Discovery Laboratories Inc. (DSCO) has been awarded the final $1.9 million of a $2.4 million Fast Track Small Business Innovation Research Grant from the National Heart, Lung, and Blood Institute of the National Institutes of Health. The fund will support the ongoing phase 2a clinical trial for AEROSURF, Discovery Labs' investigational combination drug/device product for respiratory distress syndrome (RDS) in premature infants.

DSCO closed Tuesday's trading at $1.73, up 1.17%.

Shares of Endocyte Inc. (ECYT) dropped more than 19 percent to $6.22 in extended trading on Tuesday, following Merck & Co.'s (MRK) decision not to pursue development of the investigational cancer treatment Vintafolide.

Vintafolide was licensed by Merck from Endocyte in 2012 in a deal valued at up to $1 billion.

Merck pulled the plug on a phase III trial of Vintafolide in ovarian cancer, dubbed PROCEED, last month as the drug candidate did not demonstrate efficacy on the pre-specified outcome of Progression-Free Survival.

Vintafolide is also under a phase 2b trial in patients with non-small cell lung cancer, dubbed TARGET. According to initial results announced in March, the TARGET trial met its primary progression-free-survival (PFS) endpoint and overall response rates and early overall survival (OS) trends were positive.

Now that Endocyte has regained the worldwide rights to Vintafolide in all indications from Merck, Endocyte will evaluate Vintafolide for future development opportunities pending final results from the Phase 2b TARGET trial.

Endologix Inc. (ELGX) has achieved $10 million in trailing twelve month international sales of the Nellix EndoVascular Aneurysm Sealing System. The achievement triggers a milestone payment to the former Nellix, Inc. stockholders, in the form of 2,666,555 shares of Endologix common stock.

Flexion Therapeutics Inc. (FLXN) announced positive topline results from a phase 2a study of FX006, which demonstrated, for the first time, that a single intra-articular injection of FX006 can provide therapeutic concentrations of drug in joint fluid for at least 12 weeks.

The company expects to share more details from the phase 2a trial at an upcoming scientific meeting and to receive topline data from a phase 2b confirmatory trial in the first half of 2015.

FLXN closed Tuesday's trading at $12.88, down 1.15%. In after-hours, the stock was up 1.32% to $13.05.

Mirati Therapeutics Inc. (MRTX) announced that its investigational compound Mocetinostat has been granted Orphan Drug Designation by FDA as a treatment for myelodysplastic syndrome.

Mocetinostat is being developed in Phase 2 clinical studies in combination with approved cancer drug Vidaza as a treatment for intermediate and high-risk MDS, as well as a single agent treatment in patients with diffuse large B-cell lymphoma (DLBCL) and bladder cancer targeting specific genetic mutations in histone acetylation that increase the likelihood of response in tumor cells.

MRTX closed Tuesday's trading at $19.69, down 0.51%.

Recro Pharma Inc. (REPH) has dosed the first patient in a phase IIb clinical trial of Dex-IN in patients undergoing bunionectomy surgery.

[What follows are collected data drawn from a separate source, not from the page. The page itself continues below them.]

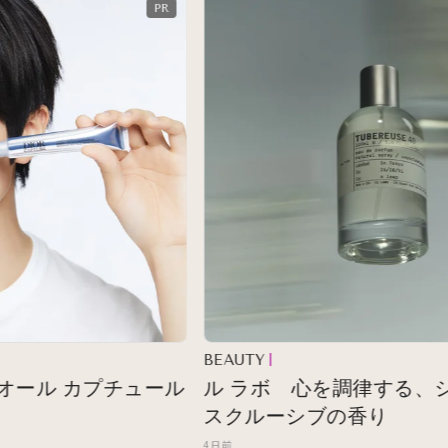
BEAUTY
ール カプチュール
ル ラボ 心を調律する、シテ
スクルーシブの香り
4日前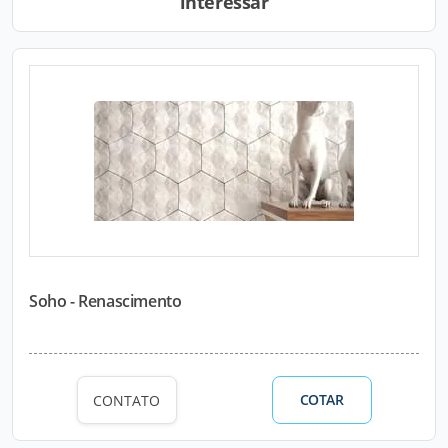
interessar
Soho - Renascimento
COTAR
CONTATO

The company expects to report top line data from this trial by the end of 2014.

REPH closed Tuesday's trading at $7.32, up 1.10%.

The UK's cost-effectiveness watchdog National Institute for Health and Clinical Excellence, or NICE, has recommended the use of Sucampo Pharmaceuticals Inc.'s (SCMP) AMITIZA in the treatment of chronic idiopathic constipation and associated symptoms in adults who have failed laxatives.

AMITIZA has been commercially available in the U.K. since December 2013.

SCMP closed Tuesday's trading at $7.40, up 0.14%.